Of these 10 physician practices, the Geisinger Clinic and the University of Michigan Family Practice Group were two that showed improvements in a least 29 of the 32 quality measures tracked in the third year of the project.

"We focused on hardwiring reminders and alerts into the electronic health record to enhance care consistency and reliability particularly related to diabetes and coronary care as well as ensuring adults receive preventative health screenings," said Frederick Bloom, MD, assistant chief qualify officer, Geisinger Health System.

The Geisinger Health System, which encompasses 40 community practices in central and northeast Pennsylvania, has experienced improved quality of care while lowering the cost to patient from participation in the project. Through the use of their EHR system, the clinic was able to improve care on all 32 categories that include continuing programs for diabetes and coronary artery disease, adult preventative care, and hypertension.
 
"By participating in this project, we're able to develop more effective ways of consistently bringing quality and value to all our patients, not just the Medicare beneficiaries who are the focus of the demonstration project," continued Bloom.

Results were similar with the University of Michigan Family practice group. Of the 32 measured categories, the UM Family practice group improved care on 29 fronts. Care improvements were made in areas that included diabetes, congestive heart failure, coronary artery disease, hypertension, and breast and colorectal cancer screenings.

"The UM Faculty Group Practice invested significant time and resources in this project because it provided the opportunity to develop and test potential interventions that could improve clinical outcomes and reduce costs for patients with chronic disease," says David Spahlinger, M.D., senior associate dean for clinical affairs. "Our investments have enabled better coordination of care."

The UM Family Practice group expressed a total in Medicare savings of $2.9 million surpassing the target put down by the CMS. This will be the third year that UM has savings as well as improving care.

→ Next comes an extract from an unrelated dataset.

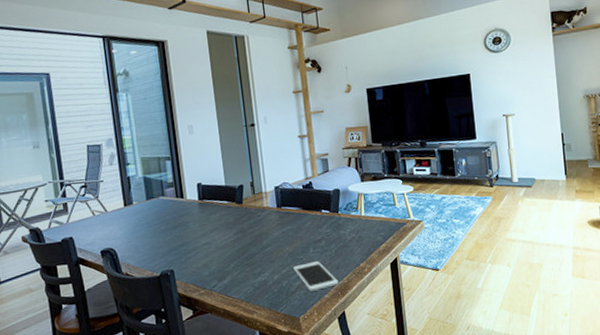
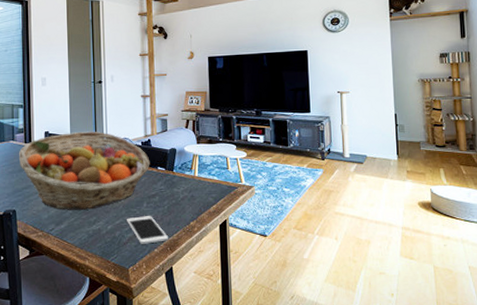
fruit basket: none [170,178,314,265] -> present [18,131,150,210]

The project began by focusing on the quality of care of patients with diabetes. In its second year it was expanded to include congestive heart failure and coronary artery disease. Both chronic heart conditions carry a very high risk of emergency hospitalization and other higher-cost care if not carefully managed. The program was further expanded in its third year to include hypertension, which was another high-risk and costly condition, and breast and colorectal cancer screenings.

"There are plenty of opportunities to squeeze costs out of the system while also improving quality of care. For example, focusing on how patients transition between care settings and proactively reaching out to ensure they understand the information provided and the next steps can make a substantial impact," said Caroline Blaum, associate professor of internal medicine, associate chief of geriatric medicine and a research scientist at the VA Ann Arbor Healthcare System.

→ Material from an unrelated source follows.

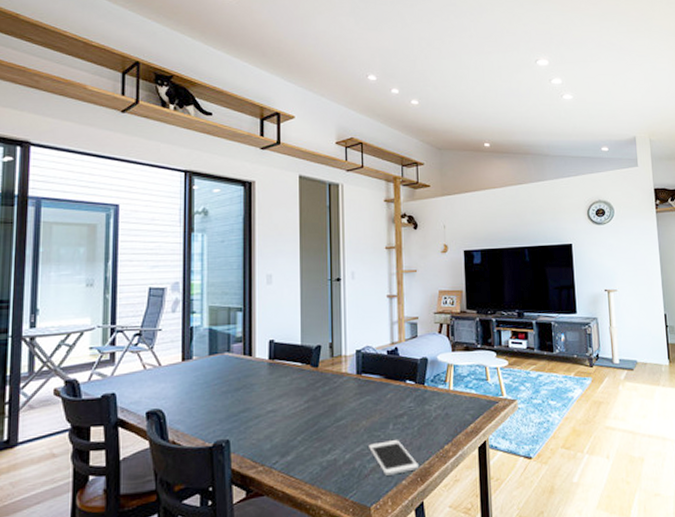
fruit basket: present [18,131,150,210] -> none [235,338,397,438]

Both Geisinger Clinic and the Unversiy of Michigan Family Practice Group have seen improvements in cost savings and care through the project. UM Family Practice Group has implemented new care coordination programs designed to reduce unnecessary treatment and readmissions, while the Geisinger Clinic has so far met all of the goals of the areas focused on for improved care.

We successfully met 100 percent of the quality measures in part through effective use of our sophisticated EHR," said Ronald Paulus, MD, MBA. "Above all, it was the focused commitment of all Geisinger physicians and staff to delivering quality care and integrating the EHR into all that we do that contributed to our success."

"Geisinger's EHR helps our healthcare providers deliver the best and most efficient care since all lab results, notes and studies completed at Geisinger sites are available through the EHR to any provider. This helps decrease repeat testing and improve coordination of care between healthcare providers, no matter where in the system the patient is located."